While the courts can opine on these controversies, this is a moral question for society and the medical profession, not a legal issue. Just because an action or behavior is legal, doesn’t make it right. Physician-assisted suicide is wrong and no court decision can make it right.

I expect some to claim that my categorical view against this practice is callous and dogmatic. I reject these arguments. There are some moral lines that simply must not be violated. The medical profession is sworn to relieve suffering and to comfort those who cannot be healed. This is our mission. Our patients trust us with preserving and protecting their lives. If we were to hasten or cause death, regardless of the motive, we squander this trust and sacrifice the essence of what it means to be doctors. It would change how we physicians view our own profession and would certainly change how society view us. Euthanasia would conspire with overzealous organ procurement in intensive care units and nursing homes as forces that distort how we view these human beings. If physician-assisted suicide were to become accepted, then it will inevitably enter the minds of physicians, nurses and family members who are caring for dying, or even chronically ill patients. Once this becomes an option, then it becomes legitimatized. It’s easy and frightening to extrapolate where this could lead us. The medical profession must remain guardians of life, not expediters of death. We need to keep our mission pure.

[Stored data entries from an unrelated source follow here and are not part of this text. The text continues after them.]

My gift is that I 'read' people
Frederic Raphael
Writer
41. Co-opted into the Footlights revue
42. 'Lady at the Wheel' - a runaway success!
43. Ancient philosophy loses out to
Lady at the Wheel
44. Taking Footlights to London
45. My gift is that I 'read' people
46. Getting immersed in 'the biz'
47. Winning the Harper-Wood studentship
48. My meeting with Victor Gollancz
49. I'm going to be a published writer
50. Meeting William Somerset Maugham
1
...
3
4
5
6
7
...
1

Sadly, there are patients who are suffering miserably, and we must do all that we can to help them. They have a right to effective pain control. They have a right to receive expert palliative care. They have a right to refuse treatment. They have a right to pray to the Almighty for final relief. They don’t have a right, however, to expect me to answer their prayers. While I might pray for their eternal rest also, I can’t push them forward on this journey. If I did, then I will have crossed a moral and ethical boundary with no way back.

All sides to an issue claim rights. In ethics, like law, the rights of all players are weighed against each other. These analyses can be vexing as competing parties argue persuasively that their rights are paramount. Depending upon the circumstances of the ethical dispute, one right will prevail. No right, however, is absolute. The right to free speech does not permit us to scream ‘Fire!’ in a crowded theater. Similarly, if a desperately ill individual has a right to a doctor-assisted death, then it is outweighed by society’s right to life.

If the Montana Supreme Court decides for the plaintiff, then this state will become the ethical Wild Wild West.